Start of Data listing

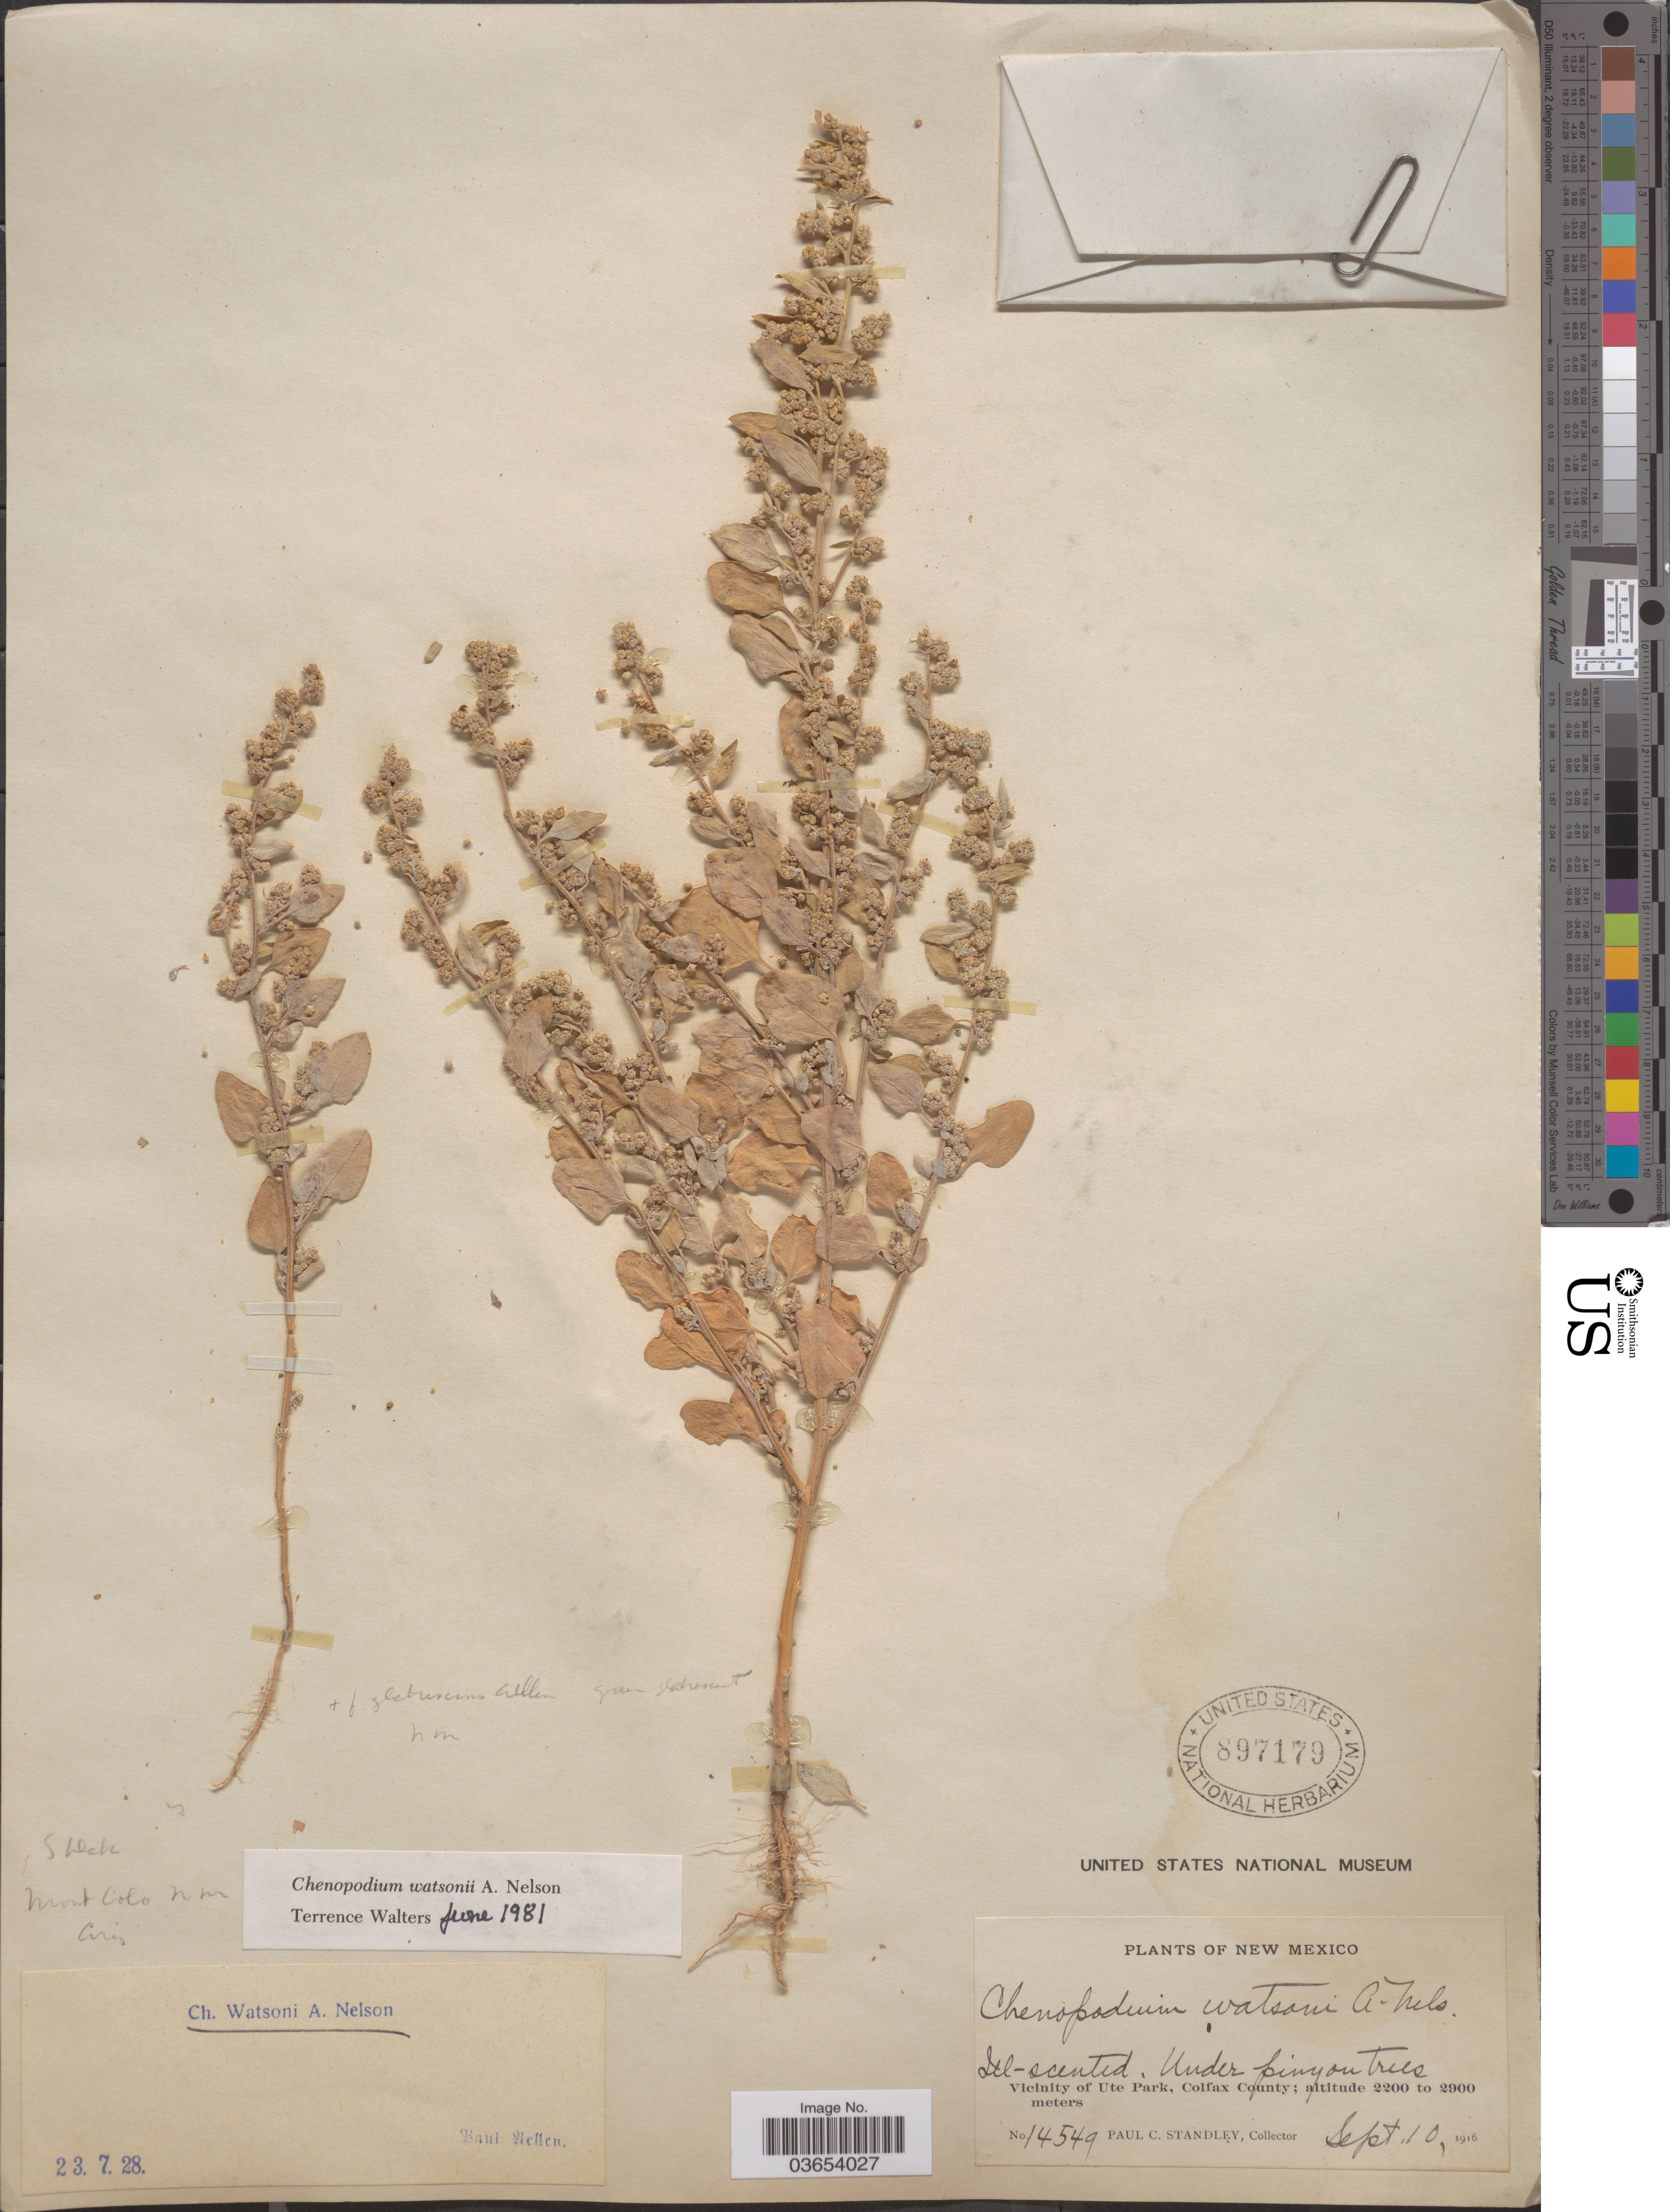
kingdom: Plantae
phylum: Tracheophyta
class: Magnoliopsida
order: Caryophyllales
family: Amaranthaceae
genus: Chenopodium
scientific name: Chenopodium watsonii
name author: A. Nelson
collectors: P. C. Standley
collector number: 14549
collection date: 1916-09-10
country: United States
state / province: New Mexico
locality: Vicinity of Ute Park, Colfac County.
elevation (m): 2200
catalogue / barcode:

End of Data listing

Stated problem:
Copy out the stretch of the material from the line containing "collection date: 1916-09-10" through the end of the material, reproducing each line as it stands.

Result:
collection date: 1916-09-10
country: United States
state / province: New Mexico
locality: Vicinity of Ute Park, Colfac County.
elevation (m): 2200
catalogue / barcode:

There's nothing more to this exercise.